So, ignoring the media crisis du jour, how did 2020 actually start in Southwest California? About as expected – no surprises, no rush, no crash. January is always a slow month and this year was no different. After a decent December that capped off a pretty good 2019 season, pending sales were down coming into the month so all things considered. we pretty much knew what was going to happen. And it did, but maybe not as bad as it could have. Sure that closed sales were down 21% from December (860 / 679) but they were 16% better than January 2019 (583), so that’s not bad. And pending sales coming into February are up 20% (672 / 843), so subtract two holidays, add a leap day, multiply by low interest rates carry the seven, = February should be even better.
What about prices, you ask?
More good news. January median price ticked up 2% from December ($385,900 / $395,188) and improved 6% over last January ($370,706). That’s good news for home sellers, but not so good if you’re trying to buy– especially if you’re a first-time home buyer. Not only that but there’s way fewer options to choose from right now. We’ve had eight straight months of inventory declines dropping us 6% month-over-month (1,720 / 1,623) and down a whopping 30% from last January (2,317). Inventory is at its lowest level since January 2018 and, after rising to 4+ months a few times in 2019, has now dropped to around 2monthsin most markets.
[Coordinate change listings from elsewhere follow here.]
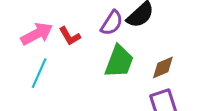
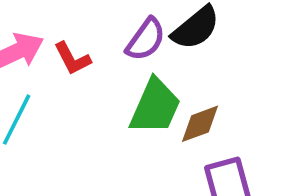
brown diamond: (163, 68) -> (200, 124), moved

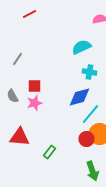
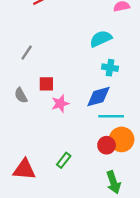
pink star: (34, 103) -> (60, 104), moved
cyan line: (90, 114) -> (111, 116), turned 50
red triangle: (20, 137) -> (24, 170), moved

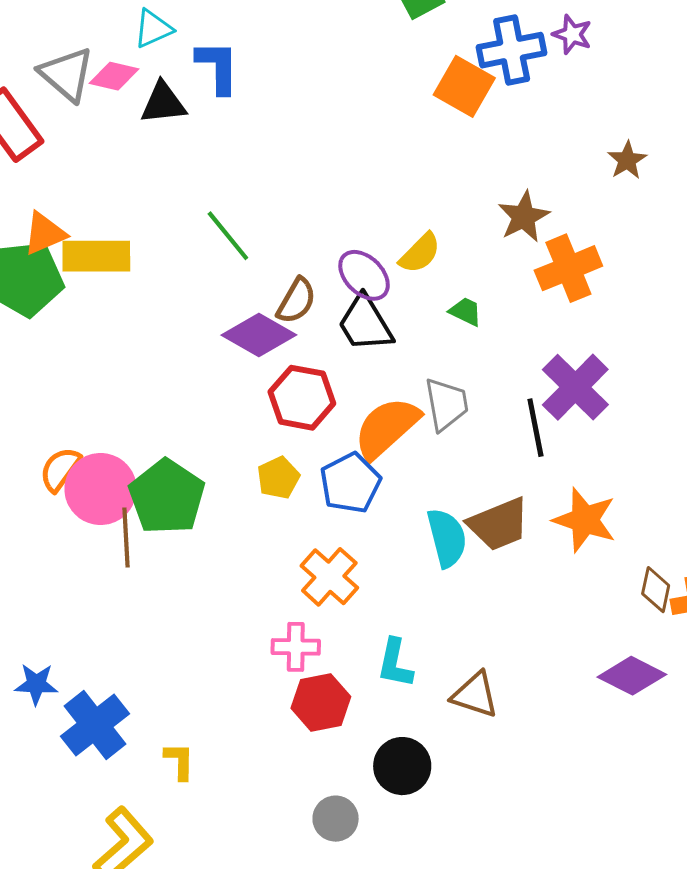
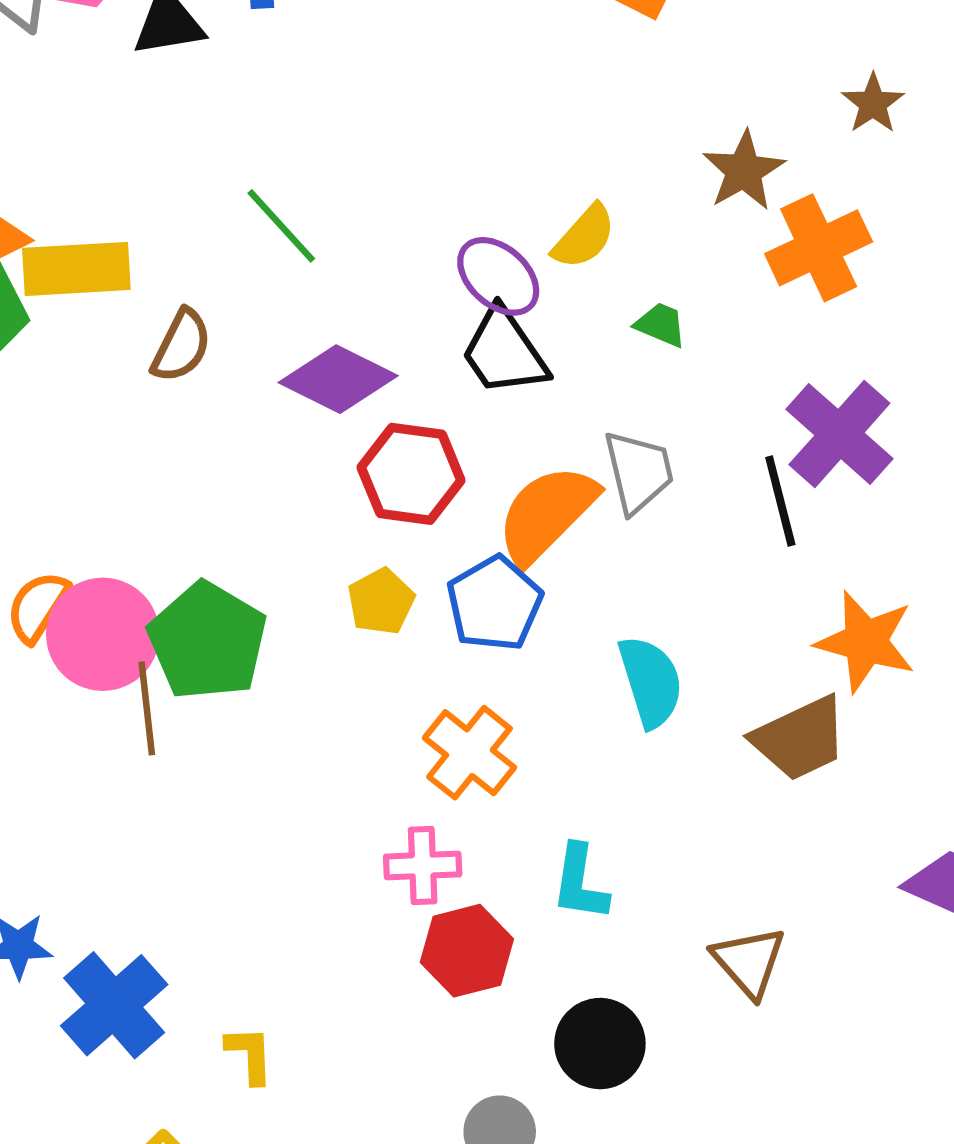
brown star: (627, 160) -> (873, 103), moved
brown semicircle: (296, 301) -> (181, 346), moved
brown trapezoid: (499, 524) -> (800, 738), moved
brown triangle: (475, 695) -> (749, 962), moved, turned 34

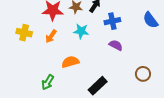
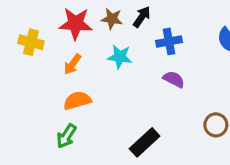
yellow cross: (24, 33) -> (31, 42), moved
orange semicircle: (70, 62) -> (77, 101), moved

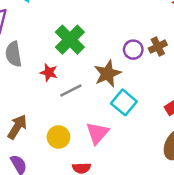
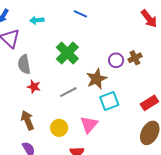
red star: (49, 72) -> (34, 87), moved
cyan square: (124, 102) -> (109, 101), turned 30
brown arrow: (17, 127) -> (27, 120), turned -54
As I’ve cautioned before, some percentage of sales and inventory can be attributed to increased new home construction across our region, and we are appreciative of the efforts our cities and county are making to address the housing crisis.
But that’s still a grim inventory number coming into the year. If we’re going to have a robust buying season, it’s imperative we add to that listing inventory because you can’t sell what you don’t have. And right now we don’t have! Despite the Governor’s pledge to add 350,000 new dwelling units to the state every year, in 2019 the state actually produced fewer that it had in 2018 – down around 108,000 units. And projections from both the California Association of Realtors and the Building Industry Association are forecasting less than 1,000 additional homes built in 2020 – from 108,170 to 108,620. Not only a far cry from the Governor’s 350,000, but less than the 180,000 we need just to keep pace with growth. Probably a good thing people are leaving the state – take some of the pressure off.
The good news is that aside from CNN’s threat of a crash (when was the last time they were actually right?), most prognosticators of any repute remain optimistic for housing in 2020. With economic indicators all still in positive territory and interest rates expected to remain near record lows for the year, there are few indicators of a recession, or even a correction, this year. C.A.R is forecasting modest gains in sales and price, while CoreLogic is even more bullish on the market this year than they were last, and they usually do a pretty good job. Let’s hope they’re right.